What the exercise asks.
Give all of the data below again exactly, and drop the images.

Raw data.
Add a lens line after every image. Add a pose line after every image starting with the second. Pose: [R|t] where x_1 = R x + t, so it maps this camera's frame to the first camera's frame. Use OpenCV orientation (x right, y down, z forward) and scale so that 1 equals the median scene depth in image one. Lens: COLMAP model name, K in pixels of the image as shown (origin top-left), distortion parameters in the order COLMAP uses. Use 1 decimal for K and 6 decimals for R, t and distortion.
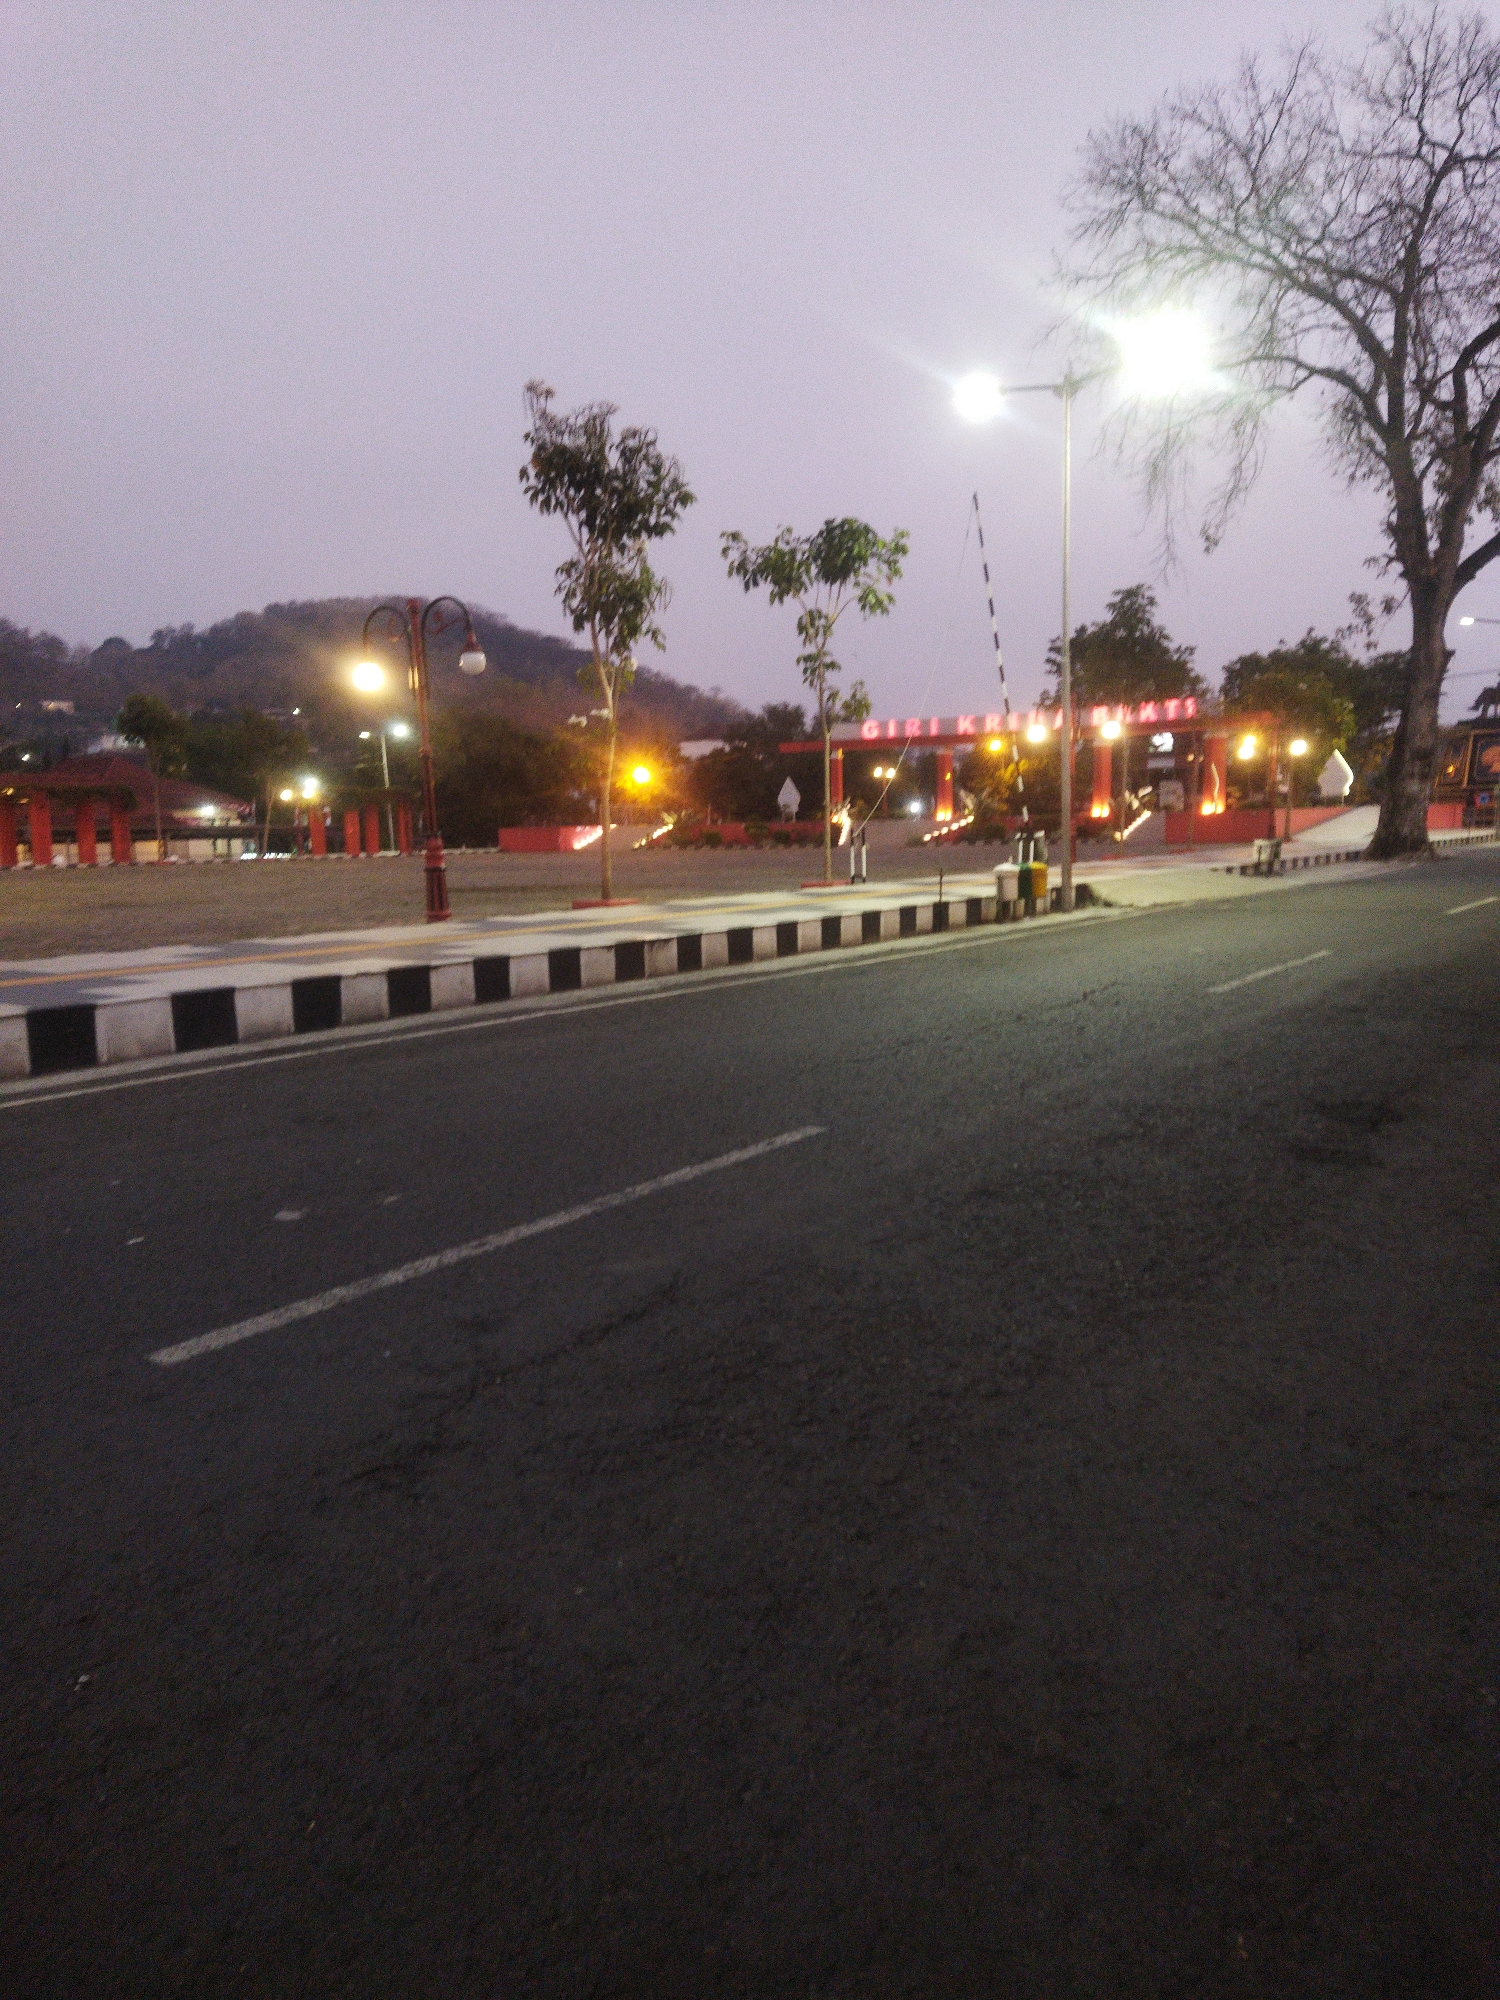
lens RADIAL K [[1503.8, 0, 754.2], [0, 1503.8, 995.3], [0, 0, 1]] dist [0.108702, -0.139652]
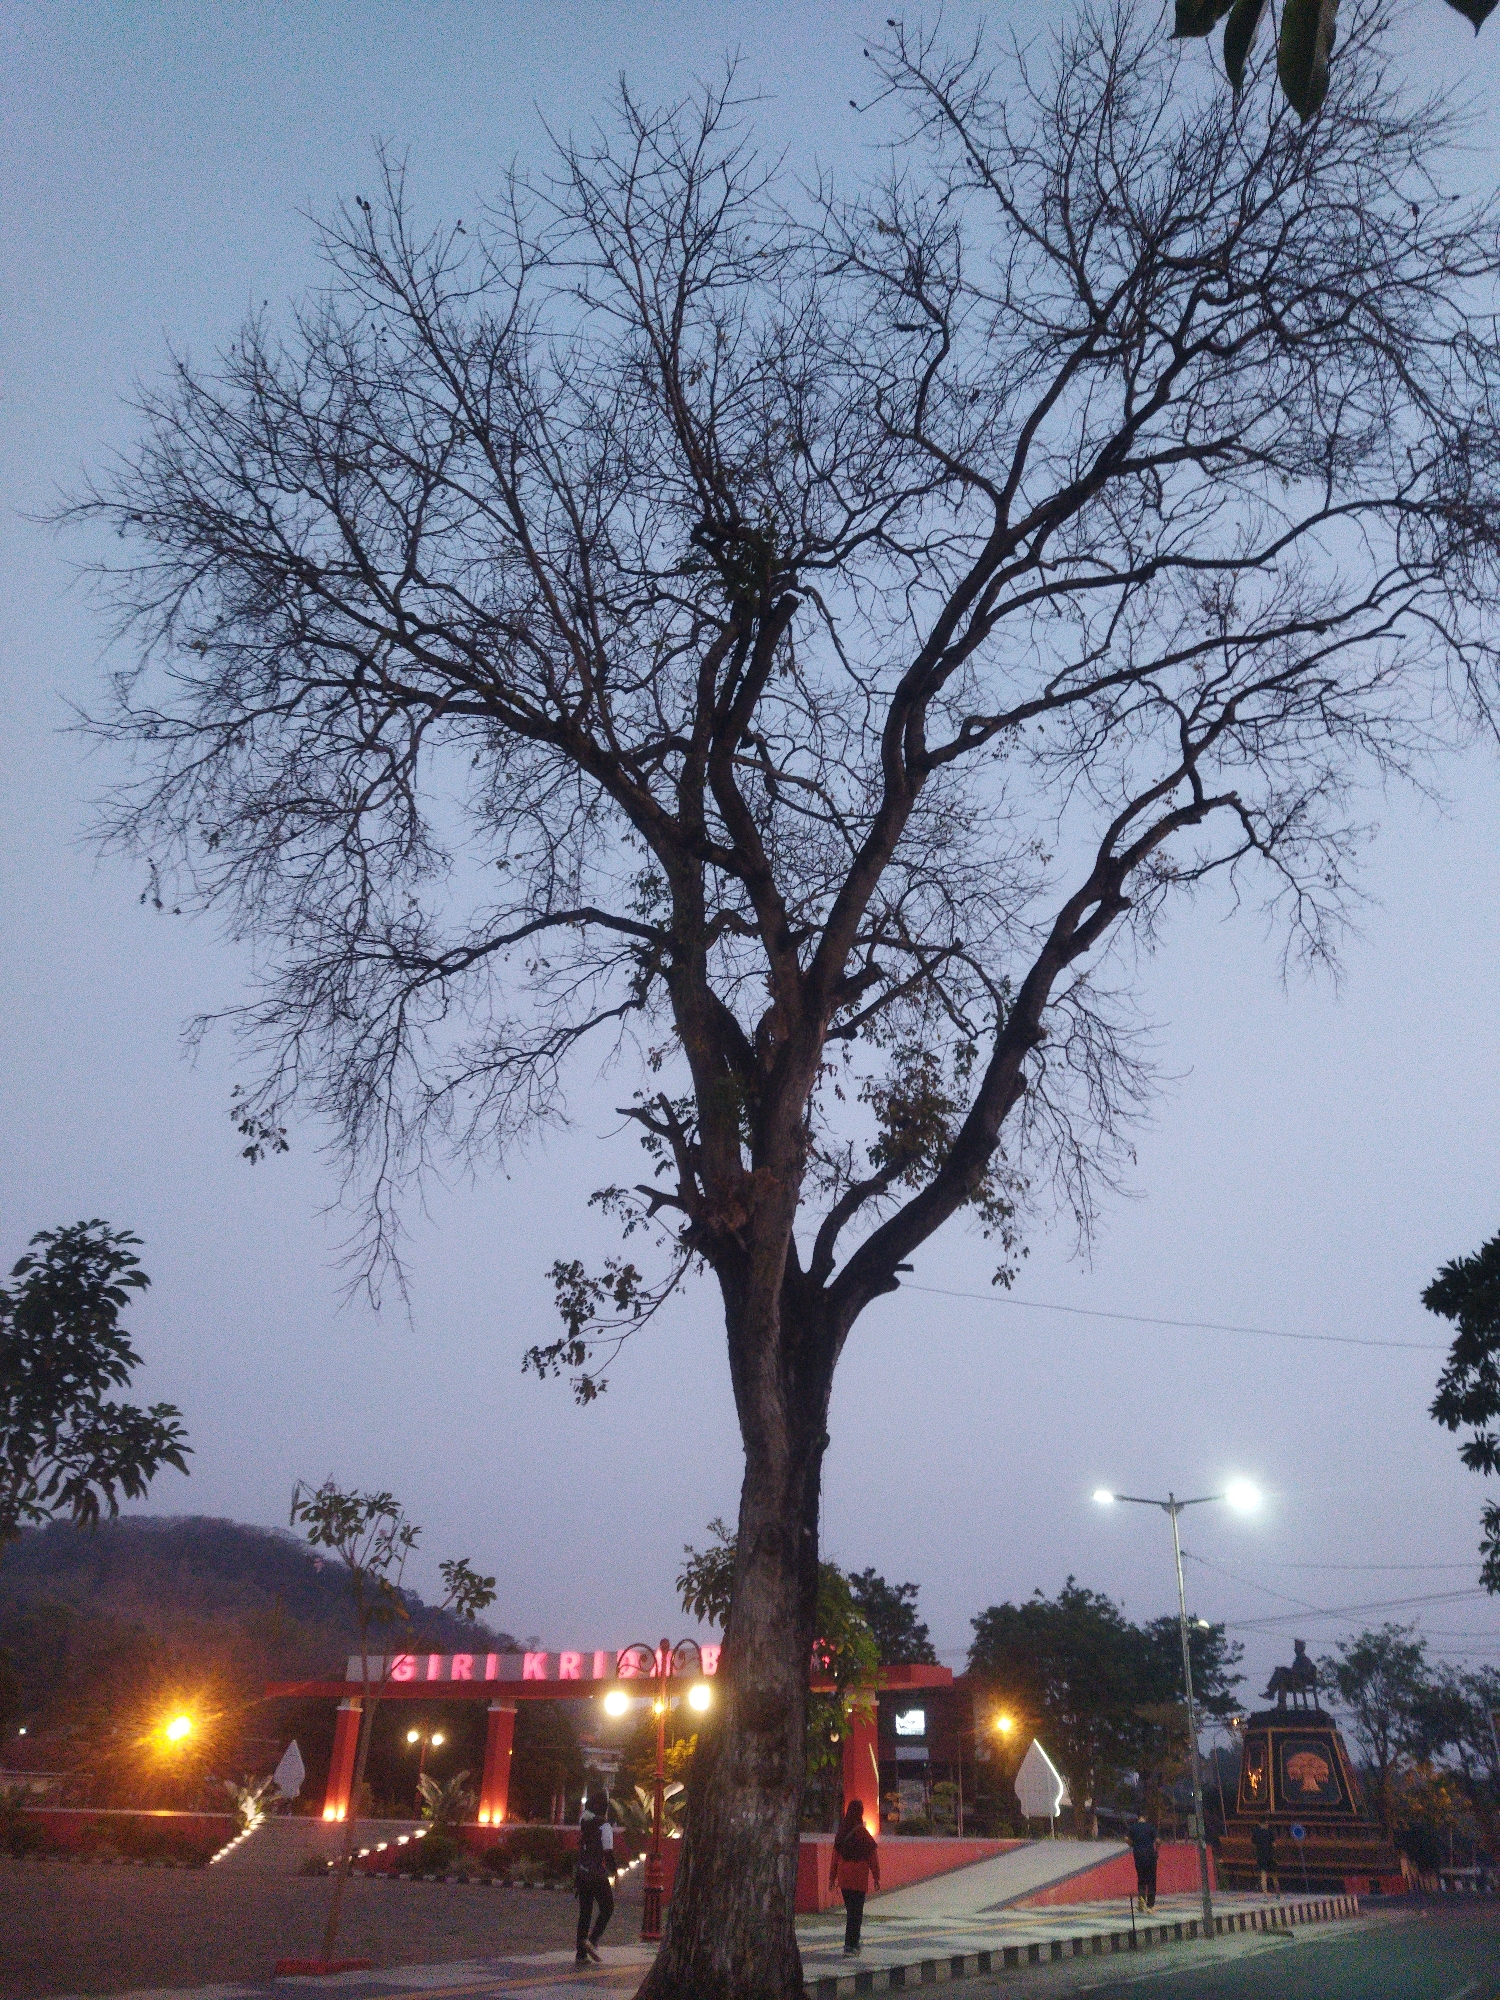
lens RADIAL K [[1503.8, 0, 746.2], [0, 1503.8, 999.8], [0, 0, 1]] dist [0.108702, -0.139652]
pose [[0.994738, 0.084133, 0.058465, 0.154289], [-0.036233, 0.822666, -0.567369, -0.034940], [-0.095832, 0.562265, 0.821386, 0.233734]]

Output below.
Add a lens line after every image. Add a pose line after every image starting with the second. Pose: [R|t] where x_1 = R x + t, so it maps this camera's frame to the first camera's frame. Use OpenCV orientation (x right, y down, z forward) and scale so that 1 equals the median scene depth in image one. Lens: COLMAP model name, K in pixels of the image as shown (origin top-left), distortion parameters in the order COLMAP uses. Use 1 decimal for K and 6 decimals for R, t and distortion.
lens RADIAL K [[1503.8, 0, 754.2], [0, 1503.8, 995.3], [0, 0, 1]] dist [0.108702, -0.139652]
lens RADIAL K [[1503.8, 0, 746.2], [0, 1503.8, 999.8], [0, 0, 1]] dist [0.108702, -0.139652]
pose [[0.994738, 0.084133, 0.058465, 0.154289], [-0.036233, 0.822666, -0.567369, -0.034940], [-0.095832, 0.562265, 0.821386, 0.233734]]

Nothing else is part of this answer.